Anschluss an die neue Heimat fand sie über den Mädelstreff der Konstanzer Malteser, wo vor der Corona-Pandemie jede Woche Mädchen und junge Frauen mit und ohne Fluchterfahrung zusammenkamen. Im wöchentlichen Wechsel unternahmen sie Ausflüge und lernten, außerdem gaben deutsche Schülerinnen und Ehrenamtliche den Geflüchteten Nachhilfe.
Angekommen – durch den Mädelstreff
Der Mädelstreff ist aber viel mehr: „Ich habe hier deutsche Freundinnen gefunden“, erzählt Rawan. Inzwischen ist sie so gefestigt, dass sie selbst Neuankömmlingen helfen kann. „Die jüngeren Mädchen haben genau dieselben Erfahrungen gemacht wie ich, deshalb möchte ich mein Wissen weitergeben“, sagt sie.

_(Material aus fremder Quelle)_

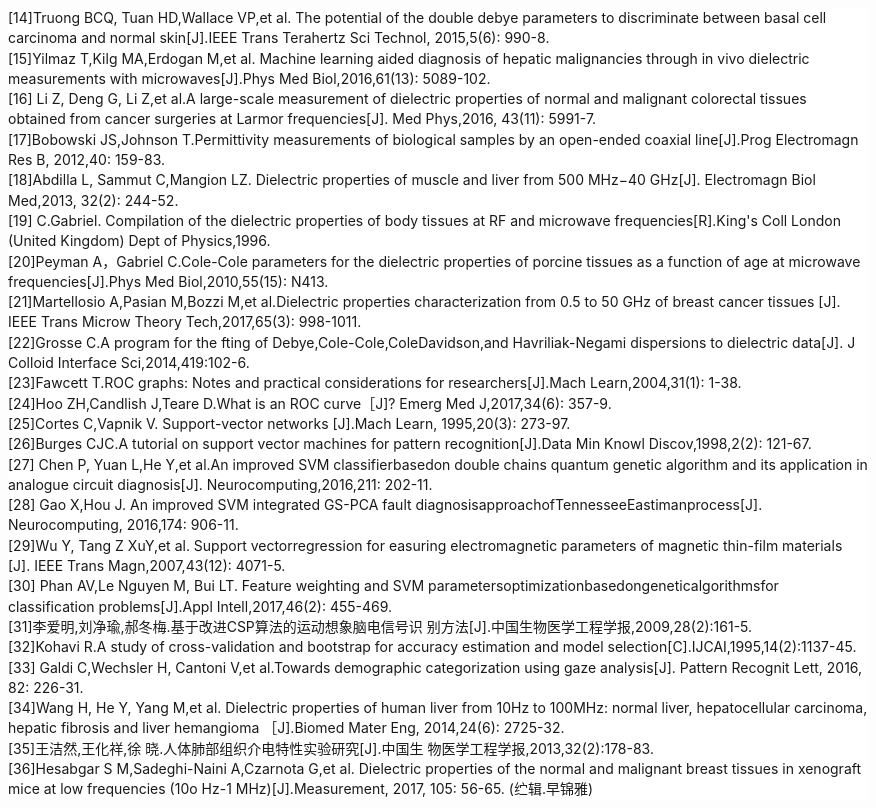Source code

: [14]Truong BCQ, Tuan HD,Wallace VP,et al. The potential of the double debye parameters to discriminate between basal cell carcinoma and normal skin[J].IEEE Trans Terahertz Sci Technol, 2015,5(6): 990-8.   
[15]Yilmaz T,Kilg MA,Erdogan M,et al. Machine learning aided diagnosis of hepatic malignancies through in vivo dielectric measurements with microwaves[J].Phys Med Biol,2016,61(13): 5089-102.   
[16] Li Z, Deng G, Li Z,et al.A large-scale measurement of dielectric properties of normal and malignant colorectal tissues obtained from cancer surgeries at Larmor frequencies[J]. Med Phys,2016, 43(11): 5991-7.   
[17]Bobowski JS,Johnson T.Permittivity measurements of biological samples by an open-ended coaxial line[J].Prog Electromagn Res B, 2012,40: 159-83.   
[18]Abdilla L, Sammut C,Mangion LZ. Dielectric properties of muscle and liver from $5 0 0 \ { \mathrm { M H z } } { \mathrm { - } } 4 0 \ { \mathrm { G H z } } { \mathrm { [ J ] } } .$ Electromagn Biol Med,2013, 32(2): 244-52.   
[19] C.Gabriel. Compilation of the dielectric properties of body tissues at RF and microwave frequencies[R].King's Coll London (United Kingdom) Dept of Physics,1996.   
[20]Peyman A，Gabriel C.Cole-Cole parameters for the dielectric properties of porcine tissues as a function of age at microwave frequencies[J].Phys Med Biol,2010,55(15): N413.   
[21]Martellosio A,Pasian M,Bozzi M,et al.Dielectric properties characterization from 0.5 to $5 0 ~ \mathrm { G H z }$ of breast cancer tissues [J]. IEEE Trans Microw Theory Tech,2017,65(3): 998-1011.   
[22]Grosse C.A program for the fting of Debye,Cole-Cole,ColeDavidson,and Havriliak-Negami dispersions to dielectric data[J]. J Colloid Interface Sci,2014,419:102-6.   
[23]Fawcett T.ROC graphs: Notes and practical considerations for researchers[J].Mach Learn,2004,31(1): 1-38.   
[24]Hoo ZH,Candlish J,Teare D.What is an ROC curve［J]? Emerg Med J,2017,34(6): 357-9.   
[25]Cortes C,Vapnik V. Support-vector networks [J].Mach Learn, 1995,20(3): 273-97.   
[26]Burges CJC.A tutorial on support vector machines for pattern recognition[J].Data Min Knowl Discov,1998,2(2): 121-67.   
[27] Chen P, Yuan L,He Y,et al.An improved SVM classifierbasedon double chains quantum genetic algorithm and its application in analogue circuit diagnosis[J]. Neurocomputing,2016,211: 202-11.   
[28] Gao X,Hou J. An improved SVM integrated GS-PCA fault diagnosisapproachofTennesseeEastimanprocess[J]. Neurocomputing, 2016,174: 906-11.   
[29]Wu Y, Tang Z XuY,et al. Support vectorregression for easuring electromagnetic parameters of magnetic thin-film materials [J]. IEEE Trans Magn,2007,43(12): 4071-5.   
[30] Phan AV,Le Nguyen M, Bui LT. Feature weighting and SVM parametersoptimizationbasedongeneticalgorithmsfor classification problems[J].Appl Intell,2017,46(2): 455-469.   
[31]李爱明,刘净瑜,郝冬梅.基于改进CSP算法的运动想象脑电信号识 别方法[J].中国生物医学工程学报,2009,28(2):161-5.   
[32]Kohavi R.A study of cross-validation and bootstrap for accuracy estimation and model selection[C].IJCAI,1995,14(2):1137-45.   
[33] Galdi C,Wechsler H, Cantoni V,et al.Towards demographic categorization using gaze analysis[J]. Pattern Recognit Lett, 2016, 82: 226-31.   
[34]Wang H, He Y, Yang M,et al. Dielectric properties of human liver from $1 0 \mathrm { H z }$ to 100MHz: normal liver, hepatocellular carcinoma, hepatic fibrosis and liver hemangioma ［J].Biomed Mater Eng, 2014,24(6): 2725-32.   
[35]王洁然,王化祥,徐 晓.人体肺部组织介电特性实验研究[J].中国生 物医学工程学报,2013,32(2):178-83.   
[36]Hesabgar S M,Sadeghi-Naini A,Czarnota G,et al. Dielectric properties of the normal and malignant breast tissues in xenograft mice at low frequencies (10o Hz-1 MHz)[J].Measurement, 2017, 105: 56-65. (纻辑.早锦雅)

Etwa an die zwölfjährige Leen Badawi, die ebenfalls 2016 aus Aleppo floh. Mit ihrer Familie lebte sie erst in der Sporthalle der Wessenbergschule, später in der Gemeinschaftsunterkunft im Konstanzer Industriegebiet. Inzwischen hat die Familie eine eigene Wohnung und Leen besucht die Gemeinschaftsschule Gebhard. „Jetzt habe ich das Gefühl, hier angekommen zu sein“, sagt Leen. Dazu habe auch der Mädelstreff beigetragen.
2016 gegründet, hatte das Angebot eigentlich eine andere Zielsetzung, wie Silvia Baumann erzählt. Sie leitet bei den Konstanzer Maltesern den Integrationsdienst. „Wir wollten junge Frauen auf den Weg in Beruf und Studium begleiten, doch wir mussten erst mal mit dem Grundsätzlichen anfangen: Mit welchem Bus fahre ich, was ist eine Stadtbücherei?“, erzählt Baumann.

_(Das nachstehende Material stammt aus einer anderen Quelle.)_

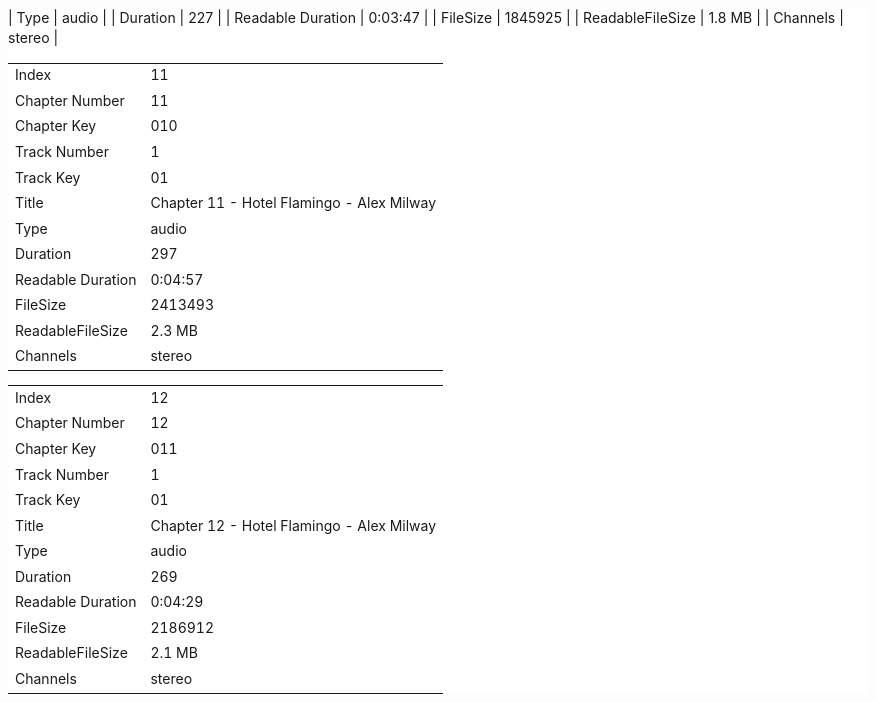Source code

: | Type | audio |
| Duration | 227 |
| Readable Duration | 0:03:47 |
| FileSize | 1845925 |
| ReadableFileSize | 1.8 MB |
| Channels | stereo |

|  |  |
| - | - |
| Index | 11 |
| Chapter Number | 11 |
| Chapter Key | 010 |
| Track Number | 1 |
| Track Key | 01 |
| Title | Chapter 11 - Hotel Flamingo - Alex Milway |
| Type | audio |
| Duration | 297 |
| Readable Duration | 0:04:57 |
| FileSize | 2413493 |
| ReadableFileSize | 2.3 MB |
| Channels | stereo |

|  |  |
| - | - |
| Index | 12 |
| Chapter Number | 12 |
| Chapter Key | 011 |
| Track Number | 1 |
| Track Key | 01 |
| Title | Chapter 12 - Hotel Flamingo - Alex Milway |
| Type | audio |
| Duration | 269 |
| Readable Duration | 0:04:29 |
| FileSize | 2186912 |
| ReadableFileSize | 2.1 MB |
| Channels | stereo |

20 ehrenamtliche Helferinnen, meist Studentinnen
Inzwischen habe sich der Mädelstreff für 12- bis 16-Jährige sowie der parallel angebotene Young Women‘s Club für 16- bis 22-Jährige weiterentwickelt. „Wir haben 20 ehrenamtliche Helferinnen, meist Studentinnen“, berichtet die Leiterin. So kann eine 1:1-Betreuung für die Neuen stattfinden.
Und es geht um mehr als praktische Lebenshilfe. „Vor Corona konnten wir den rund 40 Mädchen und jungen Frauen in Workshops viel für die Persönlichkeitsentwicklung anbieten“, sagt Silvia Baumann. Denn klar ist: „Alle Geflohenen haben ein riesiges Päckchen zu tragen.“
Das wird auch in den Gesprächen mit den deutschen Helferinnen deutlich. Eine von ihnen ist die 20-jährige Studentin Theresa Wagner. „Ich finde es beeindruckend, wie offen und ohne Scham ihr über Probleme sprecht und euch Hilfe holt“, sagt sie. „Da habe ich selbst was von euch gelernt.“ Auch Leonie Warzecha, 17-jährige Konstanzerin, ist seit drei Jahren beim Mädelstreff dabei. „Ich bin hier geboren und habe es nicht so schwer wie andere“, sagt die Humboldt-Gymnasiastin. „Deshalb helfe ich gern.“
Unter anderem hat sie Rawan bei der Vorbereitung auf eine Deutschprüfung geholfen. Bei all der Unterstützung ist eines aber auch klar: „Wir können keine Traumata behandeln“, sagt Silvia Baumann. „Dafür können wir auf unser gutes Netzwerk aus Psychologen, Ärzten und Coaches zurückgreifen.“
Eine Woche konzentrierte Förderung
Um die Mädchen und jungen Frauen noch weiter zu stärken, planen die Malteser für den künftigen Sommer ein einwöchiges Zeltlager. Dabei sollen 20 junge Frauen zwischen 13 und 18 Jahren noch mehr Verantwortungsbewusstsein entwickeln, Selbstvertrauen tanken und lernen, mit Konflikten umzugehen. Geplant sind Workshops wie Bewerbertraining, Selbstverteidigung und Umgang mit Rassismus, Klettergarten, Floß bauen und eine Kräuterwanderung. Für Rawan und Leen klingt das sehr verlockend.
„Ich war noch nie alleine von zu Hause weg“, sagt Rawan. „Eine Woche lang nur mit Mädchen und Frauen zusammen zu sein, ist was Großes.“ Die Malteser möchten den Geflüchteten damit auch eine Woche Auszeit vom Alltag schenken. „In ihren Kulturen leisten sie in den Familien weit mehr als deutsche Jugendliche“, sagt Silvia Baumann. So begleiten sie oft ihre Eltern und Geschwister zu Behörden oder Ärzten, weil diese weniger gut Deutsch sprechen. Auch im Haushalt sind sie eingespannt. Um das Zeltlager finanzieren zu können, ist der Malteser-Förderverein auf Spenden angewiesen.